En marge des communications scientifiques, une conférence ministérielle est prévue autour du thème « Harmonisation des politiques nationales de recherche vers une politique commune ambitieuse dans l’espace CAMES : partage d’expériences et adoption de la déclaration de la politique commune de recherche dans l’espace CAMES ».
Quatre panels sont également programmés, portant respectivement sur « l’outil d’harmonisation des politiques et stratégies de recherche dans l’espace CAMES ; la redynamisation et l’harmonisation des écoles doctorales dans l’espace CAMES ; quelle stratégie pour la mobilisation et l’implication du secteur productif et de la diaspora africaine dans la recherche, l’innovation et le développement dans l’espace CAMES, ainsi que la stratégie de développement des agences nationales de valorisation de la recherche dans l’espace CAMES ». Un side event consacré à la base de données du CAMES, le CODEX, est également annoncé.
Vers une politique commune de recherche
L’une des priorités de ces JSDC-7 est de renforcer la coopération scientifique entre les États membres et de définir des orientations communes pour une recherche plus performante, capable de contribuer efficacement au développement socioéconomique du continent.

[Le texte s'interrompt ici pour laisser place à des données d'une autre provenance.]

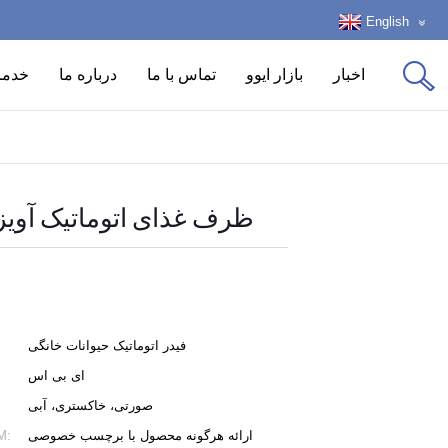
English
اخبار
بازار ایوو
تماس با ما
درباره ما
خدما
ظرف غذای اتوماتیک آویز
فیدر اتوماتیک حیوانات خانگی
ای بی اس
صورتی، خاکستری، آبی
ارائه هرگونه محصول با برچسب خصوصی
لوگو/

Le ministre de l’Éducation nationale a souligné que ces journées scientifiques dépassent le cadre d’un simple rendez-vous académique. Elles participent, selon lui, à la construction d’un espace scientifique africain intégré, apte à répondre aux défis communs des sociétés africaines, notamment en matière de sécurité alimentaire, de transition énergétique, de transformation numérique, de gouvernance publique, de résilience climatique et de sécurité stratégique. Pour Mama Omorou, la recherche doit aujourd’hui être non seulement ouverte, mais aussi porteuse de solutions concrètes pour le développement du continent.
La présidente en exercice du Conseil des ministres du CAMES, Dr. Diaka Sidibé, a pour sa part, indiquée que le thème de cette édition invite à repenser la recherche scientifique comme un levier stratégique de transformation, capable de répondre aux défis contemporains et de soutenir un développement durable, inclusif et souverain. Selon elle, l’adoption d’une politique commune ambitieuse de recherche et d’innovation au sein de l’espace CAMES s’avère nécessaire. « L’intégration scientifique est aujourd’hui une condition de notre visibilité internationale et de notre capacité à mobiliser des partenariats stratégiques », a souligné Dr. Sidibé.
Le secrétaire général du CAMES, Pr Souleymane Konaté, a relevé que l’Afrique, qui représente près de 18 % de la population mondiale avec un important dividende démographique, ne contribue qu’à environ 2 % de la production scientifique mondiale et la part de l’espace CAMES est estimée à près de 1 %. Selon Pr Konaté, ces journées scientifiques devraient permettre de renforcer la coopération entre les États membres et de définir des orientations communes pour bâtir une recherche africaine plus performante, capable d’accompagner efficacement le développement des pays de l’espace CAMES.